**Exercise directions:**
Copy out each line of the data that holds the word "follow".

(Collection entries)
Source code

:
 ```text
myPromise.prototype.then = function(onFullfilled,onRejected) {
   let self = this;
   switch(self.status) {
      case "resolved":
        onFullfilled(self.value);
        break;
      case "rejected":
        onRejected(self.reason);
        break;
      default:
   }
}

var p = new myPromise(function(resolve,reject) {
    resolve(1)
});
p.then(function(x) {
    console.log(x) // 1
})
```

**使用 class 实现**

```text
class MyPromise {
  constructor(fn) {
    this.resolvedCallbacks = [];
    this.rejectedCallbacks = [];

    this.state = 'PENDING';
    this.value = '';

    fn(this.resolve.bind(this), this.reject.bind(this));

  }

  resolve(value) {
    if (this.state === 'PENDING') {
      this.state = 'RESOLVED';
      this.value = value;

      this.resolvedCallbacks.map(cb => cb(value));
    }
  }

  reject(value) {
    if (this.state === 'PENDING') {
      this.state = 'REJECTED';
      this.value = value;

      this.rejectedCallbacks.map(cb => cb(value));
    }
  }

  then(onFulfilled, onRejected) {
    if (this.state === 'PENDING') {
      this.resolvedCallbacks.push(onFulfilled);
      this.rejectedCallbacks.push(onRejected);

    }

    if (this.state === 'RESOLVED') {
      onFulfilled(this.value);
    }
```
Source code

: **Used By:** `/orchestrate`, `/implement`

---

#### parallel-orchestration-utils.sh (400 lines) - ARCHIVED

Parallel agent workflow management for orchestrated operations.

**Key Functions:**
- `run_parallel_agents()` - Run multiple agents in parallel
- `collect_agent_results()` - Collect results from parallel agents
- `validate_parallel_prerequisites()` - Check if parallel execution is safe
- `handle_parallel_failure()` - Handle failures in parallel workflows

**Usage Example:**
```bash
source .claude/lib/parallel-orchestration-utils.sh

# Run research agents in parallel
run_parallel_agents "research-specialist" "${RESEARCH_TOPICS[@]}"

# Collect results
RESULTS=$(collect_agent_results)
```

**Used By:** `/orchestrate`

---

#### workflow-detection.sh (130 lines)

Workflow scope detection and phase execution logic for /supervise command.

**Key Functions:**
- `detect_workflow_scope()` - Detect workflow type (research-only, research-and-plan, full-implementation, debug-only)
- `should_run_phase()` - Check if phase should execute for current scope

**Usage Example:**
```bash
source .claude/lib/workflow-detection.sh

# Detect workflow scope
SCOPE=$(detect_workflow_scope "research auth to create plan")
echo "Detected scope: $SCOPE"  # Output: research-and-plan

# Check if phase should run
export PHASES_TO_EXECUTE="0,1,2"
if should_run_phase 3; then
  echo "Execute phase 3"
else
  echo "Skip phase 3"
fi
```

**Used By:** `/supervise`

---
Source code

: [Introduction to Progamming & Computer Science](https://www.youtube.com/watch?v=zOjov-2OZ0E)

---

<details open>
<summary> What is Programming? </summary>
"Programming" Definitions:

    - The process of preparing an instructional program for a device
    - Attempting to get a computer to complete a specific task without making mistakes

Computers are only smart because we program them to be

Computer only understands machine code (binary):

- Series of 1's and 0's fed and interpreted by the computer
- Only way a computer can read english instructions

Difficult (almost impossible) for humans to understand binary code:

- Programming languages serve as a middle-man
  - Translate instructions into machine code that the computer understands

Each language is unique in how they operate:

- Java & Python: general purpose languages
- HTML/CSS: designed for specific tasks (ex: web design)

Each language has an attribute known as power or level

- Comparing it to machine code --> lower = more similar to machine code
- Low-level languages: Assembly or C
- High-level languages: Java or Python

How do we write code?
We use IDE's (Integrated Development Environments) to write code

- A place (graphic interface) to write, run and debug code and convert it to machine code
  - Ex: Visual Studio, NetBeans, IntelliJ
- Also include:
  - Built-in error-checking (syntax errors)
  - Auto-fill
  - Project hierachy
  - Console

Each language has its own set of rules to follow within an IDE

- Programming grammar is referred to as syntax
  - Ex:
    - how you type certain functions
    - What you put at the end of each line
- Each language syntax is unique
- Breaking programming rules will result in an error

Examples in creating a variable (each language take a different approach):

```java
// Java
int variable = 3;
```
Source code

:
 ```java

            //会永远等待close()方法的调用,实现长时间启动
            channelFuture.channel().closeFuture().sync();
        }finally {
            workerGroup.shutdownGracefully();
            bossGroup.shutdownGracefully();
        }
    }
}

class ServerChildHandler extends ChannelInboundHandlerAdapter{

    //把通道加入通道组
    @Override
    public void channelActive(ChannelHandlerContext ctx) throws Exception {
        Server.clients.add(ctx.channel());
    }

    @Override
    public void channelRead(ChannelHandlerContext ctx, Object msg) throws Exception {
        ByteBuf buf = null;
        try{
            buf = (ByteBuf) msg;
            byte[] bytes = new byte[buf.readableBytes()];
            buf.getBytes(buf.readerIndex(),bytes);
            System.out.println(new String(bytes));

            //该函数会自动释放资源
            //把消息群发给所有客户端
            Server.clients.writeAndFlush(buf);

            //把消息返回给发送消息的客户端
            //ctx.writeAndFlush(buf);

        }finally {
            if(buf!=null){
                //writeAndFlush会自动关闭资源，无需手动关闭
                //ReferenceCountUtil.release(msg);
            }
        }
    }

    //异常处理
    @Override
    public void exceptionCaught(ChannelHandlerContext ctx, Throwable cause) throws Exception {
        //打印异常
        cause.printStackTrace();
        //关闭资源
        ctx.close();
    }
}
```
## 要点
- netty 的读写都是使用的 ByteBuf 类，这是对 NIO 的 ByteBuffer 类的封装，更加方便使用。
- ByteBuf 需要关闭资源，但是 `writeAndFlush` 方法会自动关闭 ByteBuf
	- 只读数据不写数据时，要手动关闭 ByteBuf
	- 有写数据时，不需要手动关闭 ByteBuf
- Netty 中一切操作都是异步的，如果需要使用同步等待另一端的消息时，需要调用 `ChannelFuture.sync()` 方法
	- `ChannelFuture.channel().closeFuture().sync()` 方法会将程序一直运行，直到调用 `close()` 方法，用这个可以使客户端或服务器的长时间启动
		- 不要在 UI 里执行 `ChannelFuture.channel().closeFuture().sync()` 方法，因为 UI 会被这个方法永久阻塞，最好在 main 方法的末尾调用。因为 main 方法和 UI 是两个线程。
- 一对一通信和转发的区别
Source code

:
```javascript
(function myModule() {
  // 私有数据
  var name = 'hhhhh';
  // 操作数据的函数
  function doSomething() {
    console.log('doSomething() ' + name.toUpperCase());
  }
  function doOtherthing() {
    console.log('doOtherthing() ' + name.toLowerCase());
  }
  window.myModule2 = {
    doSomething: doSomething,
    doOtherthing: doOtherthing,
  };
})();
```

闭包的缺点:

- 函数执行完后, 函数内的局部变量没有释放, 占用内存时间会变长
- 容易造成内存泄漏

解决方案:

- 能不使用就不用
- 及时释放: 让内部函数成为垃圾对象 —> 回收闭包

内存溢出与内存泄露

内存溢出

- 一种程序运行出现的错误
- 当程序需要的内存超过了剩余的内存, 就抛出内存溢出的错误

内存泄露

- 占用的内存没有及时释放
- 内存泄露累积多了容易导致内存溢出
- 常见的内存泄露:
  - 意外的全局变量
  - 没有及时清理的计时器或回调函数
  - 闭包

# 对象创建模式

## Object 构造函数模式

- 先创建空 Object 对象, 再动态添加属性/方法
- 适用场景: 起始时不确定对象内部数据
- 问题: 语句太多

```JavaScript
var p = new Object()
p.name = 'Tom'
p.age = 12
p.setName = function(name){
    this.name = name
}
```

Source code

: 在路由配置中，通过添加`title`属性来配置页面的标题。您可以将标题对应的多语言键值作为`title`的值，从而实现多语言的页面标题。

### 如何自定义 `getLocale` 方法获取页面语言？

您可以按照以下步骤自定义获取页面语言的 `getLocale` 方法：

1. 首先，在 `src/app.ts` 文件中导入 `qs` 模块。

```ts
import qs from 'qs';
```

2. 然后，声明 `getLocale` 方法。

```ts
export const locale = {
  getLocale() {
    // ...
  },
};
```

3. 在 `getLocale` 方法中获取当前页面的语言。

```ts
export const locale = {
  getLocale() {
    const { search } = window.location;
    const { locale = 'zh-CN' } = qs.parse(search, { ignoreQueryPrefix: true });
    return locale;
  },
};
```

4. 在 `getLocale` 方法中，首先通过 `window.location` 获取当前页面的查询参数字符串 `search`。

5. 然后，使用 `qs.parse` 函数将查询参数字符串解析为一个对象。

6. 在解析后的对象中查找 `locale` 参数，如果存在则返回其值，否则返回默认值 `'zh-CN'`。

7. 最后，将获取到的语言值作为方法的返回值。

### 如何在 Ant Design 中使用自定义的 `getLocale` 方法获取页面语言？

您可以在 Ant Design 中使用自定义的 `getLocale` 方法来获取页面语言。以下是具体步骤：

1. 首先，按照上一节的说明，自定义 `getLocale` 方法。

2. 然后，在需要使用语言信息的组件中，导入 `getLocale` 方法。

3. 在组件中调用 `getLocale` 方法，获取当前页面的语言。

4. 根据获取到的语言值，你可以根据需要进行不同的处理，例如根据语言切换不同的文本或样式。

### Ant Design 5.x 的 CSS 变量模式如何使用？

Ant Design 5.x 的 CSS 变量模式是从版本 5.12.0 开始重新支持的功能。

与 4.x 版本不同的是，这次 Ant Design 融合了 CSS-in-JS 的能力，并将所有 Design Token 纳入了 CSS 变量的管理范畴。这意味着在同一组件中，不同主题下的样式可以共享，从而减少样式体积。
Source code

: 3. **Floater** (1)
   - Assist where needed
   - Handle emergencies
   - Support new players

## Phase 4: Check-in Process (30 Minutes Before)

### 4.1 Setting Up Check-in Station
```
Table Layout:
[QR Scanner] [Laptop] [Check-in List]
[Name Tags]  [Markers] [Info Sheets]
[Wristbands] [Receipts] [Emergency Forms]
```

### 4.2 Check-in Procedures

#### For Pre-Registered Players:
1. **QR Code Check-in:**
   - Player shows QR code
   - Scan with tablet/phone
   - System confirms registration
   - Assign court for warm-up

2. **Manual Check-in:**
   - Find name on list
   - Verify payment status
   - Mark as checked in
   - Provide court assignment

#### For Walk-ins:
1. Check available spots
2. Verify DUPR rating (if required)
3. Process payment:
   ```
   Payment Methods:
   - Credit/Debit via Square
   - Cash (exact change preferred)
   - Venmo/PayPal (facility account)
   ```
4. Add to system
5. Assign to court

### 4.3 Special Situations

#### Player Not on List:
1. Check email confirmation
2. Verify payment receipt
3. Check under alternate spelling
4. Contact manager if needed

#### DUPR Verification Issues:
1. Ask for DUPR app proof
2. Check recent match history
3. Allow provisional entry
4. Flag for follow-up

**Exercise output:**
Each language has its own set of rules to follow within an IDE
4. Flag for follow-up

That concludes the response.